_Given data_
>> START
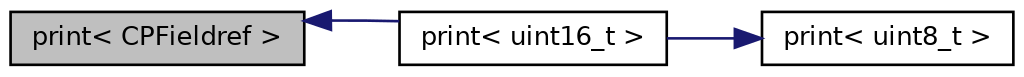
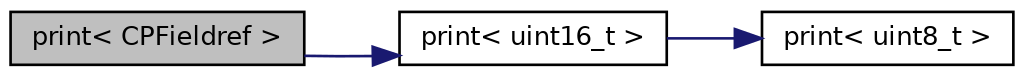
  digraph {
    fontname="DejaVu Sans"
    rankdir=LR
    node [color=black fillcolor=white fontname="DejaVu Sans" fontsize=10 shape=record style=filled]
    edge [color=midnightblue fontname="DejaVu Sans" fontsize=10 labelfontname=Helvetica labelfontsize=10 style=solid]
    n1 [fillcolor=grey75 fontcolor=black height=0.2 label="print\< CPFieldref \>" width=0.4]
    n2 [height=0.2 label="print\< uint16_t \>" width=0.4]
    n3 [height=0.2 label="print\< uint8_t \>" width=0.4]
-   n2 -> n1
+   n1 -> n2
    n2 -> n3
  }
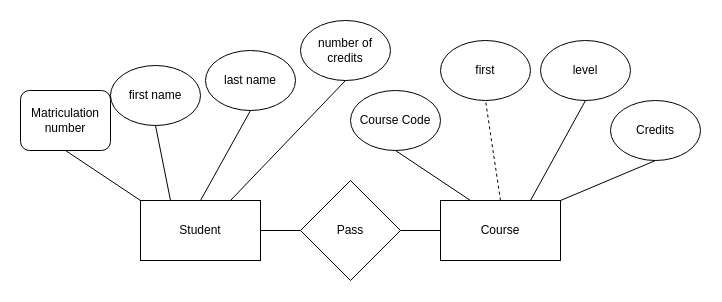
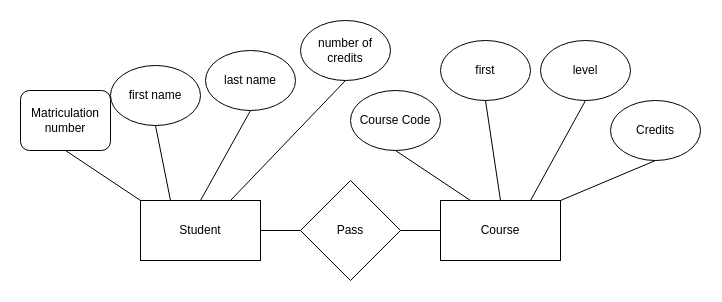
  <mxCell id="0" />
  <mxCell id="1" parent="0" />
  <mxCell id="2" value="Student" style="rounded=0;whiteSpace=wrap;html=1;" parent="1" vertex="1"><mxGeometry x="140" y="200" width="120" height="60" as="geometry" /></mxCell>
  <mxCell id="3" value="Course" style="rounded=0;whiteSpace=wrap;html=1;" parent="1" vertex="1"><mxGeometry x="440" y="200" width="120" height="60" as="geometry" /></mxCell>
  <mxCell id="4" value="Pass" style="rhombus;whiteSpace=wrap;html=1;" parent="1" vertex="1"><mxGeometry x="300" y="180" width="100" height="100" as="geometry" /></mxCell>
  <mxCell id="5" value="Course Code" style="ellipse;whiteSpace=wrap;html=1;" parent="1" vertex="1"><mxGeometry x="350" y="90" width="90" height="60" as="geometry" /></mxCell>
  <mxCell id="6" value="first" style="ellipse;whiteSpace=wrap;html=1;" parent="1" vertex="1"><mxGeometry x="440" y="40" width="90" height="60" as="geometry" /></mxCell>
  <mxCell id="7" value="level" style="ellipse;whiteSpace=wrap;html=1;" parent="1" vertex="1"><mxGeometry x="540" y="40" width="90" height="60" as="geometry" /></mxCell>
  <mxCell id="8" value="&lt;div&gt;Credits&lt;/div&gt;" style="ellipse;whiteSpace=wrap;html=1;" parent="1" vertex="1"><mxGeometry x="610" y="100" width="90" height="60" as="geometry" /></mxCell>
  <mxCell id="9" value="" style="endArrow=none;html=1;rounded=0;entryX=0.25;entryY=0;entryDx=0;entryDy=0;exitX=0.5;exitY=1;exitDx=0;exitDy=0;" parent="1" source="5" target="3" edge="1"><mxGeometry width="50" height="50" relative="1" as="geometry"><mxPoint x="400" y="170" as="sourcePoint" /><mxPoint x="450" y="120" as="targetPoint" /></mxGeometry></mxCell>
- <mxCell id="10" value="" style="endArrow=none;html=1;rounded=0;entryX=0.5;entryY=1;entryDx=0;entryDy=0;exitX=0.5;exitY=0;exitDx=0;exitDy=0;dashed=1;" parent="1" source="3" target="6" edge="1"><mxGeometry width="50" height="50" relative="1" as="geometry"><mxPoint x="470" y="160" as="sourcePoint" /><mxPoint x="520" y="110" as="targetPoint" /></mxGeometry></mxCell>
+ <mxCell id="10" value="" style="endArrow=none;html=1;rounded=0;entryX=0.5;entryY=1;entryDx=0;entryDy=0;exitX=0.5;exitY=0;exitDx=0;exitDy=0;" parent="1" source="3" target="6" edge="1"><mxGeometry width="50" height="50" relative="1" as="geometry"><mxPoint x="470" y="160" as="sourcePoint" /><mxPoint x="520" y="110" as="targetPoint" /></mxGeometry></mxCell>
  <mxCell id="11" value="" style="endArrow=none;html=1;rounded=0;entryX=0.5;entryY=1;entryDx=0;entryDy=0;exitX=0.75;exitY=0;exitDx=0;exitDy=0;" parent="1" source="3" target="7" edge="1"><mxGeometry width="50" height="50" relative="1" as="geometry"><mxPoint x="530" y="170" as="sourcePoint" /><mxPoint x="580" y="120" as="targetPoint" /></mxGeometry></mxCell>
  <mxCell id="12" value="" style="endArrow=none;html=1;rounded=0;entryX=0.5;entryY=1;entryDx=0;entryDy=0;exitX=1;exitY=0;exitDx=0;exitDy=0;" parent="1" source="3" target="8" edge="1"><mxGeometry width="50" height="50" relative="1" as="geometry"><mxPoint x="600" y="250" as="sourcePoint" /><mxPoint x="650" y="200" as="targetPoint" /></mxGeometry></mxCell>
  <mxCell id="13" value="Matriculation number" style="whiteSpace=wrap;html=1;rounded=1;" parent="1" vertex="1"><mxGeometry x="20" y="90" width="90" height="60" as="geometry" /></mxCell>
  <mxCell id="14" value="" style="endArrow=none;html=1;rounded=0;entryX=0.25;entryY=0;entryDx=0;entryDy=0;exitX=0.5;exitY=1;exitDx=0;exitDy=0;" parent="1" source="13" edge="1"><mxGeometry width="50" height="50" relative="1" as="geometry"><mxPoint x="70" y="170" as="sourcePoint" /><mxPoint x="140" y="200" as="targetPoint" /></mxGeometry></mxCell>
  <mxCell id="15" value="first name" style="ellipse;whiteSpace=wrap;html=1;" parent="1" vertex="1"><mxGeometry x="110" y="65" width="90" height="60" as="geometry" /></mxCell>
  <mxCell id="16" value="" style="endArrow=none;html=1;rounded=0;entryX=0.25;entryY=0;entryDx=0;entryDy=0;exitX=0.5;exitY=1;exitDx=0;exitDy=0;" parent="1" source="15" target="2" edge="1"><mxGeometry width="50" height="50" relative="1" as="geometry"><mxPoint x="160" y="145" as="sourcePoint" /><mxPoint x="230" y="175" as="targetPoint" /></mxGeometry></mxCell>
  <mxCell id="17" value="last name" style="ellipse;whiteSpace=wrap;html=1;" parent="1" vertex="1"><mxGeometry x="205" y="50" width="90" height="60" as="geometry" /></mxCell>
  <mxCell id="18" value="" style="endArrow=none;html=1;rounded=0;entryX=0.5;entryY=0;entryDx=0;entryDy=0;exitX=0.5;exitY=1;exitDx=0;exitDy=0;" parent="1" source="17" target="2" edge="1"><mxGeometry width="50" height="50" relative="1" as="geometry"><mxPoint x="255" y="130" as="sourcePoint" /><mxPoint x="325" y="160" as="targetPoint" /></mxGeometry></mxCell>
  <mxCell id="19" value="number of credits" style="ellipse;whiteSpace=wrap;html=1;" parent="1" vertex="1"><mxGeometry x="300" y="20" width="90" height="60" as="geometry" /></mxCell>
  <mxCell id="20" value="" style="endArrow=none;html=1;rounded=0;entryX=0.75;entryY=0;entryDx=0;entryDy=0;exitX=0.5;exitY=1;exitDx=0;exitDy=0;" parent="1" source="19" target="2" edge="1"><mxGeometry width="50" height="50" relative="1" as="geometry"><mxPoint x="350" y="100" as="sourcePoint" /><mxPoint x="420" y="130" as="targetPoint" /></mxGeometry></mxCell>
  <mxCell id="21" value="" style="endArrow=none;html=1;rounded=0;exitX=1;exitY=0.5;exitDx=0;exitDy=0;entryX=0;entryY=0.5;entryDx=0;entryDy=0;" edge="1" parent="1" source="2" target="4"><mxGeometry width="50" height="50" relative="1" as="geometry"><mxPoint x="270" y="220" as="sourcePoint" /><mxPoint x="320" y="170" as="targetPoint" /></mxGeometry></mxCell>
  <mxCell id="22" value="" style="endArrow=none;html=1;rounded=0;exitX=1;exitY=0.5;exitDx=0;exitDy=0;entryX=0;entryY=0.5;entryDx=0;entryDy=0;" edge="1" parent="1" source="4" target="3"><mxGeometry width="50" height="50" relative="1" as="geometry"><mxPoint x="390" y="210" as="sourcePoint" /><mxPoint x="440" y="160" as="targetPoint" /></mxGeometry></mxCell>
>> END
Reproduce the data above line for line, with no changes to the text, and leave the pictures out.

_Answer to this problem_
  digraph {
    fontname="DejaVu Sans"
    rankdir=LR
    node [color=black fillcolor=white fontname="DejaVu Sans" fontsize=10 shape=record style=filled]
    edge [color=midnightblue fontname="DejaVu Sans" fontsize=10 labelfontname=Helvetica labelfontsize=10 style=solid]
    n1 [fillcolor=grey75 fontcolor=black height=0.2 label="print\< CPFieldref \>" width=0.4]
    n2 [height=0.2 label="print\< uint16_t \>" width=0.4]
    n3 [height=0.2 label="print\< uint8_t \>" width=0.4]
-   n2 -> n1
+   n1 -> n2
    n2 -> n3
  }
  <mxCell id="0" />
  <mxCell id="1" parent="0" />
  <mxCell id="2" value="Student" style="rounded=0;whiteSpace=wrap;html=1;" parent="1" vertex="1"><mxGeometry x="140" y="200" width="120" height="60" as="geometry" /></mxCell>
  <mxCell id="3" value="Course" style="rounded=0;whiteSpace=wrap;html=1;" parent="1" vertex="1"><mxGeometry x="440" y="200" width="120" height="60" as="geometry" /></mxCell>
  <mxCell id="4" value="Pass" style="rhombus;whiteSpace=wrap;html=1;" parent="1" vertex="1"><mxGeometry x="300" y="180" width="100" height="100" as="geometry" /></mxCell>
  <mxCell id="5" value="Course Code" style="ellipse;whiteSpace=wrap;html=1;" parent="1" vertex="1"><mxGeometry x="350" y="90" width="90" height="60" as="geometry" /></mxCell>
  <mxCell id="6" value="first" style="ellipse;whiteSpace=wrap;html=1;" parent="1" vertex="1"><mxGeometry x="440" y="40" width="90" height="60" as="geometry" /></mxCell>
  <mxCell id="7" value="level" style="ellipse;whiteSpace=wrap;html=1;" parent="1" vertex="1"><mxGeometry x="540" y="40" width="90" height="60" as="geometry" /></mxCell>
  <mxCell id="8" value="&lt;div&gt;Credits&lt;/div&gt;" style="ellipse;whiteSpace=wrap;html=1;" parent="1" vertex="1"><mxGeometry x="610" y="100" width="90" height="60" as="geometry" /></mxCell>
  <mxCell id="9" value="" style="endArrow=none;html=1;rounded=0;entryX=0.25;entryY=0;entryDx=0;entryDy=0;exitX=0.5;exitY=1;exitDx=0;exitDy=0;" parent="1" source="5" target="3" edge="1"><mxGeometry width="50" height="50" relative="1" as="geometry"><mxPoint x="400" y="170" as="sourcePoint" /><mxPoint x="450" y="120" as="targetPoint" /></mxGeometry></mxCell>
- <mxCell id="10" value="" style="endArrow=none;html=1;rounded=0;entryX=0.5;entryY=1;entryDx=0;entryDy=0;exitX=0.5;exitY=0;exitDx=0;exitDy=0;dashed=1;" parent="1" source="3" target="6" edge="1"><mxGeometry width="50" height="50" relative="1" as="geometry"><mxPoint x="470" y="160" as="sourcePoint" /><mxPoint x="520" y="110" as="targetPoint" /></mxGeometry></mxCell>
+ <mxCell id="10" value="" style="endArrow=none;html=1;rounded=0;entryX=0.5;entryY=1;entryDx=0;entryDy=0;exitX=0.5;exitY=0;exitDx=0;exitDy=0;" parent="1" source="3" target="6" edge="1"><mxGeometry width="50" height="50" relative="1" as="geometry"><mxPoint x="470" y="160" as="sourcePoint" /><mxPoint x="520" y="110" as="targetPoint" /></mxGeometry></mxCell>
  <mxCell id="11" value="" style="endArrow=none;html=1;rounded=0;entryX=0.5;entryY=1;entryDx=0;entryDy=0;exitX=0.75;exitY=0;exitDx=0;exitDy=0;" parent="1" source="3" target="7" edge="1"><mxGeometry width="50" height="50" relative="1" as="geometry"><mxPoint x="530" y="170" as="sourcePoint" /><mxPoint x="580" y="120" as="targetPoint" /></mxGeometry></mxCell>
  <mxCell id="12" value="" style="endArrow=none;html=1;rounded=0;entryX=0.5;entryY=1;entryDx=0;entryDy=0;exitX=1;exitY=0;exitDx=0;exitDy=0;" parent="1" source="3" target="8" edge="1"><mxGeometry width="50" height="50" relative="1" as="geometry"><mxPoint x="600" y="250" as="sourcePoint" /><mxPoint x="650" y="200" as="targetPoint" /></mxGeometry></mxCell>
  <mxCell id="13" value="Matriculation number" style="whiteSpace=wrap;html=1;rounded=1;" parent="1" vertex="1"><mxGeometry x="20" y="90" width="90" height="60" as="geometry" /></mxCell>
  <mxCell id="14" value="" style="endArrow=none;html=1;rounded=0;entryX=0.25;entryY=0;entryDx=0;entryDy=0;exitX=0.5;exitY=1;exitDx=0;exitDy=0;" parent="1" source="13" edge="1"><mxGeometry width="50" height="50" relative="1" as="geometry"><mxPoint x="70" y="170" as="sourcePoint" /><mxPoint x="140" y="200" as="targetPoint" /></mxGeometry></mxCell>
  <mxCell id="15" value="first name" style="ellipse;whiteSpace=wrap;html=1;" parent="1" vertex="1"><mxGeometry x="110" y="65" width="90" height="60" as="geometry" /></mxCell>
  <mxCell id="16" value="" style="endArrow=none;html=1;rounded=0;entryX=0.25;entryY=0;entryDx=0;entryDy=0;exitX=0.5;exitY=1;exitDx=0;exitDy=0;" parent="1" source="15" target="2" edge="1"><mxGeometry width="50" height="50" relative="1" as="geometry"><mxPoint x="160" y="145" as="sourcePoint" /><mxPoint x="230" y="175" as="targetPoint" /></mxGeometry></mxCell>
  <mxCell id="17" value="last name" style="ellipse;whiteSpace=wrap;html=1;" parent="1" vertex="1"><mxGeometry x="205" y="50" width="90" height="60" as="geometry" /></mxCell>
  <mxCell id="18" value="" style="endArrow=none;html=1;rounded=0;entryX=0.5;entryY=0;entryDx=0;entryDy=0;exitX=0.5;exitY=1;exitDx=0;exitDy=0;" parent="1" source="17" target="2" edge="1"><mxGeometry width="50" height="50" relative="1" as="geometry"><mxPoint x="255" y="130" as="sourcePoint" /><mxPoint x="325" y="160" as="targetPoint" /></mxGeometry></mxCell>
  <mxCell id="19" value="number of credits" style="ellipse;whiteSpace=wrap;html=1;" parent="1" vertex="1"><mxGeometry x="300" y="20" width="90" height="60" as="geometry" /></mxCell>
  <mxCell id="20" value="" style="endArrow=none;html=1;rounded=0;entryX=0.75;entryY=0;entryDx=0;entryDy=0;exitX=0.5;exitY=1;exitDx=0;exitDy=0;" parent="1" source="19" target="2" edge="1"><mxGeometry width="50" height="50" relative="1" as="geometry"><mxPoint x="350" y="100" as="sourcePoint" /><mxPoint x="420" y="130" as="targetPoint" /></mxGeometry></mxCell>
  <mxCell id="21" value="" style="endArrow=none;html=1;rounded=0;exitX=1;exitY=0.5;exitDx=0;exitDy=0;entryX=0;entryY=0.5;entryDx=0;entryDy=0;" edge="1" parent="1" source="2" target="4"><mxGeometry width="50" height="50" relative="1" as="geometry"><mxPoint x="270" y="220" as="sourcePoint" /><mxPoint x="320" y="170" as="targetPoint" /></mxGeometry></mxCell>
  <mxCell id="22" value="" style="endArrow=none;html=1;rounded=0;exitX=1;exitY=0.5;exitDx=0;exitDy=0;entryX=0;entryY=0.5;entryDx=0;entryDy=0;" edge="1" parent="1" source="4" target="3"><mxGeometry width="50" height="50" relative="1" as="geometry"><mxPoint x="390" y="210" as="sourcePoint" /><mxPoint x="440" y="160" as="targetPoint" /></mxGeometry></mxCell>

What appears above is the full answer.